> TO-DO ITEM: Reproduce all the data verbatim.

Page segmentation data

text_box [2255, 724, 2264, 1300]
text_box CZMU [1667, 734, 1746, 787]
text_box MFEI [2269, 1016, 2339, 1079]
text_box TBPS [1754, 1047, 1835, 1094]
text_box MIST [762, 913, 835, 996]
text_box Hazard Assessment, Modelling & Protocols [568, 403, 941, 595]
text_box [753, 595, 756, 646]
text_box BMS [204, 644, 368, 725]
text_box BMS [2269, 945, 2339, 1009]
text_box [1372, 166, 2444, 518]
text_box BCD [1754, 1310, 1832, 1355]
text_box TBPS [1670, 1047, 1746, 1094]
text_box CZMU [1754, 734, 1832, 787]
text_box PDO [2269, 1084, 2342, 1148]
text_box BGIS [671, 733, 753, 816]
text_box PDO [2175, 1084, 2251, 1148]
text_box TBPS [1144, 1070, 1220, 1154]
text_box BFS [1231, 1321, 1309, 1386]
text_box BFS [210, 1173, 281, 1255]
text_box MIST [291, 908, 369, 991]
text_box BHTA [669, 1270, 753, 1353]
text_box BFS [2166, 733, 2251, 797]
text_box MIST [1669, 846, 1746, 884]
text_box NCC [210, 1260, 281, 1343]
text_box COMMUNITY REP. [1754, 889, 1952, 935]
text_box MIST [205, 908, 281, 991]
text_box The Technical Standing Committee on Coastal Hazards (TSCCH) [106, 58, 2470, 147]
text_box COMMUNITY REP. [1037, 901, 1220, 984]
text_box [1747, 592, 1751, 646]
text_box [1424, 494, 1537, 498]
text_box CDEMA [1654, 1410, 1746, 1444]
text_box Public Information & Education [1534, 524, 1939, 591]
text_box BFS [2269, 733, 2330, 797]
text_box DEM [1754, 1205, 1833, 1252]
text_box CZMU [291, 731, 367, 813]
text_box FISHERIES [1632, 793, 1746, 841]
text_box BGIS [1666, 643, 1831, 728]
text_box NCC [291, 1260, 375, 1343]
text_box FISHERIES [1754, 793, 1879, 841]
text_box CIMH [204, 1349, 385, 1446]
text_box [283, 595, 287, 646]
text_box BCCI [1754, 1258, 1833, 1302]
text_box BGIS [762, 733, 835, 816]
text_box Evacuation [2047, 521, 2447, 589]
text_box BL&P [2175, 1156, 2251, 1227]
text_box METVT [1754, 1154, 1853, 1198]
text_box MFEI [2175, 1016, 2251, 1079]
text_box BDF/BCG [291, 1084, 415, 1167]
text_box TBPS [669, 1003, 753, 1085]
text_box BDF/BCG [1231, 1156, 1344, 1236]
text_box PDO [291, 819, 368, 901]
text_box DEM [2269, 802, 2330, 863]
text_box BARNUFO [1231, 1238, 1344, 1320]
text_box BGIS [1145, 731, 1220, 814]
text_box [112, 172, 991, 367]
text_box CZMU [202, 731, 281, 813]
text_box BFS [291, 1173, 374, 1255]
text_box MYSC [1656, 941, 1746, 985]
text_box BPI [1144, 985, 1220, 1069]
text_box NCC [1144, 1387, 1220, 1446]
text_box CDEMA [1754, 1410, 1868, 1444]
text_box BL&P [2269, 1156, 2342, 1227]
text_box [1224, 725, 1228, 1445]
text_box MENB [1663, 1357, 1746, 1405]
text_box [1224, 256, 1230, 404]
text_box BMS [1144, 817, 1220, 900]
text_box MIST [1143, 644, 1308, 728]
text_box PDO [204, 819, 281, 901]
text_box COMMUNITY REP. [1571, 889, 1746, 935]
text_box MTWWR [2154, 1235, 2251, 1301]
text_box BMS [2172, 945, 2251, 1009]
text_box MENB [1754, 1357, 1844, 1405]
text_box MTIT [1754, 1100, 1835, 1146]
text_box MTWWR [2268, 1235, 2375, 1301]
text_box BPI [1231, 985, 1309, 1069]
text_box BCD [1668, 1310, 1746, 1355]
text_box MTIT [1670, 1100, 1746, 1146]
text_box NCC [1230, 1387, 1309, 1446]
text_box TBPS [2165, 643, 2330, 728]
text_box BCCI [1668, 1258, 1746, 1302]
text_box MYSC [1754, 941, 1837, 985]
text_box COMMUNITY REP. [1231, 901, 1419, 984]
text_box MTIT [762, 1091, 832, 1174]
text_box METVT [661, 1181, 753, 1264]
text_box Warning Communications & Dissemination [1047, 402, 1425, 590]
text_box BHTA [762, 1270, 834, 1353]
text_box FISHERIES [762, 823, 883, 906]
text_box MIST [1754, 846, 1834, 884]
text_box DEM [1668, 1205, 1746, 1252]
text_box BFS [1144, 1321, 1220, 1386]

> SOLVED PROBLEM:
text_box [2255, 724, 2264, 1300]
text_box CZMU [1667, 734, 1746, 787]
text_box MFEI [2269, 1016, 2339, 1079]
text_box TBPS [1754, 1047, 1835, 1094]
text_box MIST [762, 913, 835, 996]
text_box Hazard Assessment, Modelling & Protocols [568, 403, 941, 595]
text_box [753, 595, 756, 646]
text_box BMS [204, 644, 368, 725]
text_box BMS [2269, 945, 2339, 1009]
text_box [1372, 166, 2444, 518]
text_box BCD [1754, 1310, 1832, 1355]
text_box TBPS [1670, 1047, 1746, 1094]
text_box CZMU [1754, 734, 1832, 787]
text_box PDO [2269, 1084, 2342, 1148]
text_box BGIS [671, 733, 753, 816]
text_box PDO [2175, 1084, 2251, 1148]
text_box TBPS [1144, 1070, 1220, 1154]
text_box BFS [1231, 1321, 1309, 1386]
text_box BFS [210, 1173, 281, 1255]
text_box MIST [291, 908, 369, 991]
text_box BHTA [669, 1270, 753, 1353]
text_box BFS [2166, 733, 2251, 797]
text_box MIST [1669, 846, 1746, 884]
text_box NCC [210, 1260, 281, 1343]
text_box COMMUNITY REP. [1754, 889, 1952, 935]
text_box MIST [205, 908, 281, 991]
text_box The Technical Standing Committee on Coastal Hazards (TSCCH) [106, 58, 2470, 147]
text_box COMMUNITY REP. [1037, 901, 1220, 984]
text_box [1747, 592, 1751, 646]
text_box [1424, 494, 1537, 498]
text_box CDEMA [1654, 1410, 1746, 1444]
text_box Public Information & Education [1534, 524, 1939, 591]
text_box BFS [2269, 733, 2330, 797]
text_box DEM [1754, 1205, 1833, 1252]
text_box CZMU [291, 731, 367, 813]
text_box FISHERIES [1632, 793, 1746, 841]
text_box BGIS [1666, 643, 1831, 728]
text_box NCC [291, 1260, 375, 1343]
text_box FISHERIES [1754, 793, 1879, 841]
text_box CIMH [204, 1349, 385, 1446]
text_box [283, 595, 287, 646]
text_box BCCI [1754, 1258, 1833, 1302]
text_box BGIS [762, 733, 835, 816]
text_box Evacuation [2047, 521, 2447, 589]
text_box BL&P [2175, 1156, 2251, 1227]
text_box METVT [1754, 1154, 1853, 1198]
text_box MFEI [2175, 1016, 2251, 1079]
text_box BDF/BCG [291, 1084, 415, 1167]
text_box TBPS [669, 1003, 753, 1085]
text_box BDF/BCG [1231, 1156, 1344, 1236]
text_box PDO [291, 819, 368, 901]
text_box DEM [2269, 802, 2330, 863]
text_box BARNUFO [1231, 1238, 1344, 1320]
text_box BGIS [1145, 731, 1220, 814]
text_box [112, 172, 991, 367]
text_box CZMU [202, 731, 281, 813]
text_box BFS [291, 1173, 374, 1255]
text_box MYSC [1656, 941, 1746, 985]
text_box BPI [1144, 985, 1220, 1069]
text_box NCC [1144, 1387, 1220, 1446]
text_box CDEMA [1754, 1410, 1868, 1444]
text_box BL&P [2269, 1156, 2342, 1227]
text_box [1224, 725, 1228, 1445]
text_box MENB [1663, 1357, 1746, 1405]
text_box [1224, 256, 1230, 404]
text_box BMS [1144, 817, 1220, 900]
text_box MIST [1143, 644, 1308, 728]
text_box PDO [204, 819, 281, 901]
text_box COMMUNITY REP. [1571, 889, 1746, 935]
text_box MTWWR [2154, 1235, 2251, 1301]
text_box BMS [2172, 945, 2251, 1009]
text_box MENB [1754, 1357, 1844, 1405]
text_box MTIT [1754, 1100, 1835, 1146]
text_box MTWWR [2268, 1235, 2375, 1301]
text_box BPI [1231, 985, 1309, 1069]
text_box BCD [1668, 1310, 1746, 1355]
text_box MTIT [1670, 1100, 1746, 1146]
text_box NCC [1230, 1387, 1309, 1446]
text_box TBPS [2165, 643, 2330, 728]
text_box BCCI [1668, 1258, 1746, 1302]
text_box MYSC [1754, 941, 1837, 985]
text_box COMMUNITY REP. [1231, 901, 1419, 984]
text_box MTIT [762, 1091, 832, 1174]
text_box METVT [661, 1181, 753, 1264]
text_box Warning Communications & Dissemination [1047, 402, 1425, 590]
text_box BHTA [762, 1270, 834, 1353]
text_box FISHERIES [762, 823, 883, 906]
text_box MIST [1754, 846, 1834, 884]
text_box DEM [1668, 1205, 1746, 1252]
text_box BFS [1144, 1321, 1220, 1386]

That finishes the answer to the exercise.